The option to participate in collective assurance activities is welcome, but this article which was originally published in the September 2021 edition of Butterworths Journal of International Banking and Financial Law makes the case for more guidance from sectoral regulators and competition authorities to allow banks and their service providers to truly get comfortable.
With banks’ 2020 very much taken up with the operational response to the pandemic, it comes as no surprise that 2021 sees banking supervisors engaged in some regulatory catch-up, not least with regard to establishing operational resilience policy.
Increasing reliance on third party technology providers, particularly the use of cloud computing has long been recognised as a key industry trend. As such, risk management of outsourcing and other third party technology arrangements is a fundamental part of the broader regulatory and industry push towards both defining regulatory policy and – more critically – achieving operational resilience.
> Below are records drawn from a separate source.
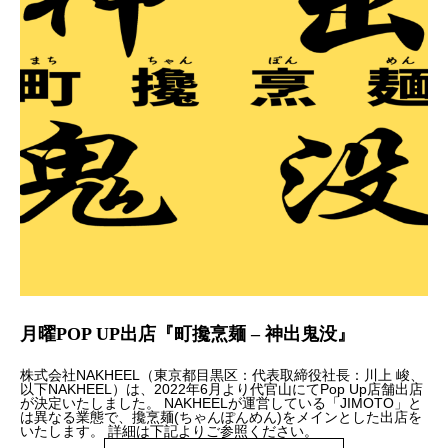
月曜POP UP出店『町攙烹麺 – 神出鬼没』
株式会社NAKHEEL（東京都目黒区：代表取締役社⻑：川上 峻、
以下NAKHEEL）は、2022年6月より代官山にてPop Up店舗出店
が決定いたしました。 NAKHEELが運営している「JIMOTO」と
は異なる業態で、攙烹麺(ちゃんぽんめん)をメインとした出店を
いたします。 詳細は下記よりご参照ください。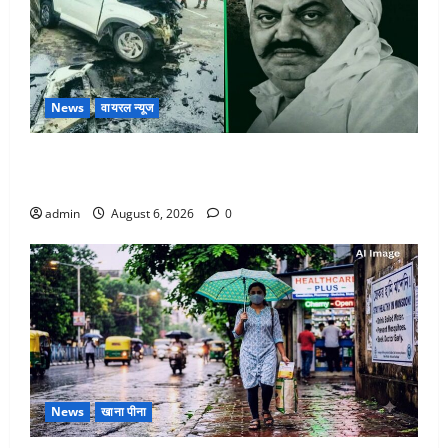
News
वायरल न्यूज
अतीक अहमद के छोटे बेटे की सड़क हादसे में मौत, जेल में बंद
भाई से मिलने जा रहा था
admin
August 6, 2026
0
News
खाना पीना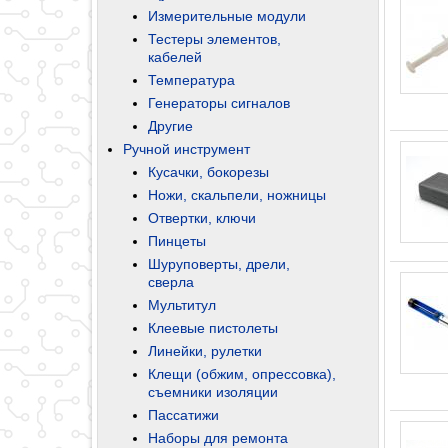
Измерительные модули
Тестеры элементов,
кабелей
Температура
Генераторы сигналов
Другие
Ручной инструмент
Кусачки, бокорезы
Ножи, скальпели, ножницы
Отвертки, ключи
Пинцеты
Шуруповерты, дрели,
сверла
Мультитул
Клеевые пистолеты
Линейки, рулетки
Клещи (обжим, опрессовка),
съемники изоляции
Пассатижи
Наборы для ремонта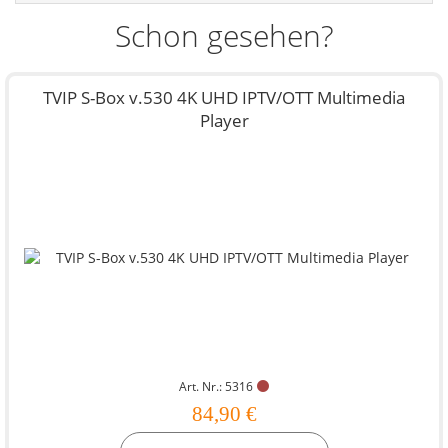
Schon gesehen?
TVIP S-Box v.530 4K UHD IPTV/OTT Multimedia
Player
Art. Nr.: 5316
84,90 €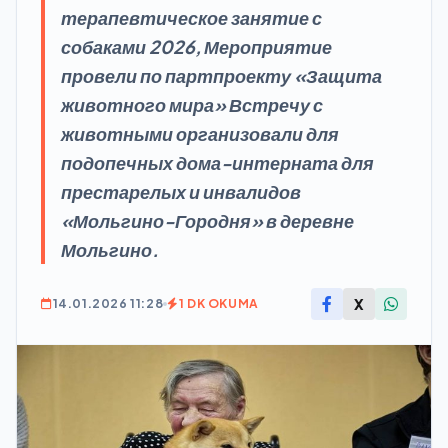
терапевтическое занятие с
собаками 2026, Мероприятие
провели по партпроекту «Защита
животного мира» Встречу с
животными организовали для
подопечных дома-интерната для
престарелых и инвалидов
«Мольгино-Городня» в деревне
Мольгино.
X
14.01.2026 11:28
1 DK OKUMA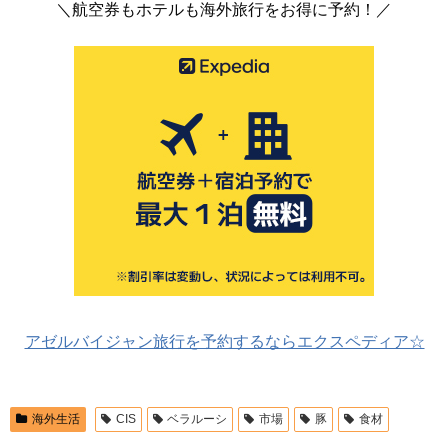
＼航空券もホテルも海外旅行をお得に予約！／
アゼルバイジャン旅行を予約するならエクスペディア☆
海外生活
CIS
ベラルーシ
市場
豚
食材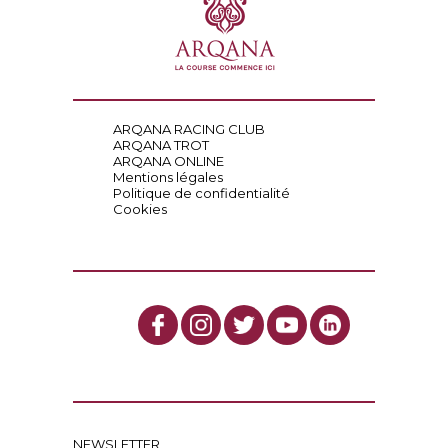
ARQANA RACING CLUB
ARQANA TROT
ARQANA ONLINE
Mentions légales
Politique de confidentialité
Cookies
NEWSLETTER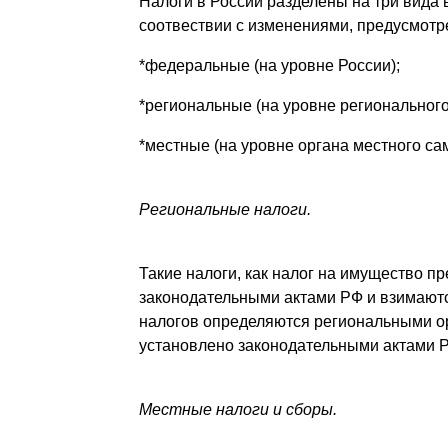
Налоги в России разделены на три вида в
соотвествии с изменениями, предусмотр
*федеральные (на уровне России);
*региональные (на уровне регионального
*местные (на уровне органа местного са
Региональные налоги.
Такие налоги, как налог на имущество п
законодательными актами РФ и взимаютс
налогов определяются региональными ор
установлено законодательными актами 
Местные налоги и сборы.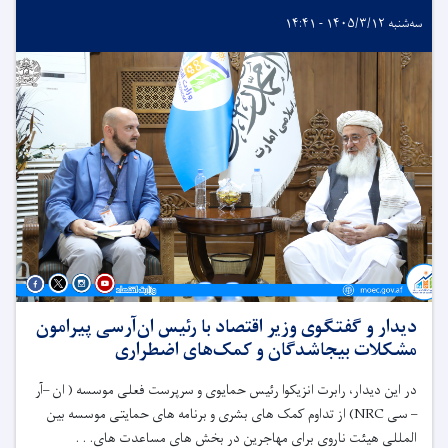
سه‌شنبه ۱۴۰۵/۳/۱۲ - ۱۴:۴۱
دیدار و گفتگوی وزیر اقتصاد با رئیس ان‌آر‌سی پیرامون
مشکلات بیجاشدگان و کمک‌های اضطراری
در این دیدار، رابرت انزیکوا رئیس حمایوی و سرپرست فعلی موسسه ( ان –آر
– سی
NRC
) از تداوم کمک های بشری و برنامه های حمایتی موسسه بین
المللی هیئت ناروی برای مهاجرین در بخش های مساعدت های. . .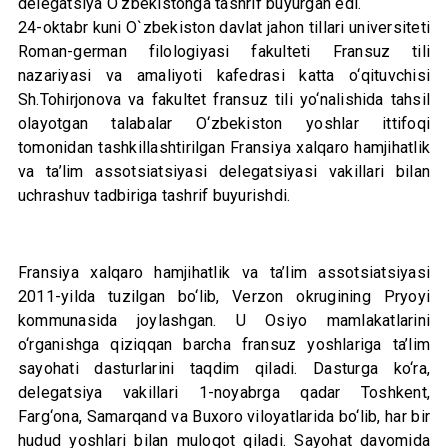
delegatsiya O‘zbekistonga tashrif buyurgan edi.
24-oktabr kuni O`zbekiston davlat jahon tillari universiteti
Roman-german filologiyasi fakulteti Fransuz tili
nazariyasi va amaliyoti kafedrasi katta o‘qituvchisi
Sh.Tohirjonova va fakultet fransuz tili yo‘nalishida tahsil
olayotgan talabalar O‘zbekiston yoshlar ittifoqi
tomonidan tashkillashtirilgan Fransiya xalqaro hamjihatlik
va ta’lim assotsiatsiyasi delegatsiyasi vakillari bilan
uchrashuv tadbiriga tashrif buyurishdi.
Fransiya xalqaro hamjihatlik va ta’lim assotsiatsiyasi
2011-yilda tuzilgan bo‘lib, Verzon okrugining Pryoyi
kommunasida joylashgan. U Osiyo mamlakatlarini
o‘rganishga qiziqqan barcha fransuz yoshlariga ta’lim
sayohati dasturlarini taqdim qiladi. Dasturga ko‘ra,
delegatsiya vakillari 1-noyabrga qadar Toshkent,
Farg‘ona, Samarqand va Buxoro viloyatlarida bo‘lib, har bir
hudud yoshlari bilan muloqot qiladi. Sayohat davomida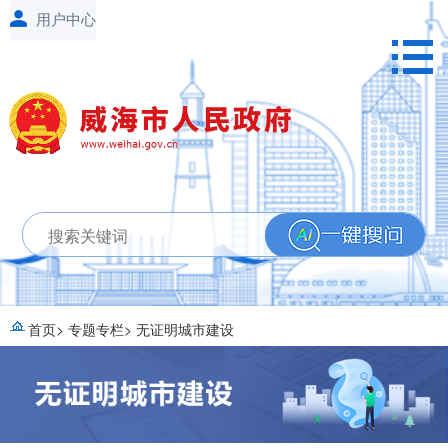
首页
>
专题专栏
>
无证明城市建设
One interesting aspect of policy development in relation to the risk management of outsourcing and third party arrangements (TPA) is that regulators, recognising some of the challenges facing firms, are making accommodations in their policies on the assurance or audit mechanisms which can be used by financial services firms. For example, in Supervisory Statement 2/211 released at the end of March 2021, the UK Prudential Regulation Authority (PRA) explicitly recognised that banks might deploy a range of proportionate assurance mechanisms, including using collective assurance activities such as ‘pooled audits’ to assess the control environment of a common service provider. The European Union’s Digital Operational Resilience Act2 (DORA), which is currently under negotiation, contains similar provisions allowing for collective assurance activities.
Having the option to use collective assurance activities is to be welcomed by both firms and service providers. Large financial services firms will have a myriad of TPAs across their business lines and functions. Similarly, a major service provider will be supporting many companies across all sectors. Without recourse to collective assurance activities, service providers face significant disruption from audit and review activities. It is a reasonable conclusion that increasing the number of audits with which a service provider must engage has resource implications. A pooled audit appears to offer a cost and time effective solution to both firms and suppliers. It may also prove to be more comprehensive, conducted by those with a high level of expertise, than a general audit, which will have its limits and be high-level at best. Moreover, with general audits, the auditor is likely to be wary about exposure to claims if things go wrong – so the language of the audit and the clauses on reliance are likely to be very conservatively drafted. This means that a firm will need to negotiate its own rights around, for example, accessing information about a problem at the supplier.
While on the one hand, the availability of collective assurance activity options is very welcome, it is now important for regulators to take a further step and provide specific guidance for firms. When they are considering participating in collective assurance activities, firms and service providers need to have a high degree of clarity on what the financial services regulators’ expectations are of firms and of the assurance processes involved. In particular, these expectations – whether set down in legislation, regulations, guidance, or another format – must be developed in co-operation with relevant competition authorities as firms will require assurance that they are not at risk of breaching competition law. Given the keen focus on risk management of TPAs, one might be forgiven for being concerned as to whether collective assurance activities will be deemed sufficiently robust by the regulators in some scenarios – perhaps most particularly in an enforcement context when there is the benefit of hindsight. It is fair to say that developing such fit-for-purpose guidance which has been appropriately informed by relevant stakeholders will take time and is likely to be an iterative process in any case. However, there are some interim steps which financial services regulators might take that would provide an initial level of guidance for firms and service providers and inform the development of guidance. For example, they might consider formally recognising non-sector specific guidance around auditing and conducting assurance activities for TPAs, which may be sourced from the relevant professional and oversight bodies of the audit profession. As the boundaries of the financial services sector become increasingly blurred, it would be helpful if there was some common ground between the standards applied in the directly regulated sector and those operating on the periphery, perhaps just outside the regulatory perimeter. This could also help to ensure that relevant assurance skill sets are transferrable across sectors, enabling assurance practitioners to develop broad, diverse experience which can be leveraged for benefit across sectors.
Regulators could also consider sharing information about how they will approach assurance activities for their own outsourcings and third party arrangements, particularly where those regulators have decided to model their own arrangements on the rules with which firms are expected to comply.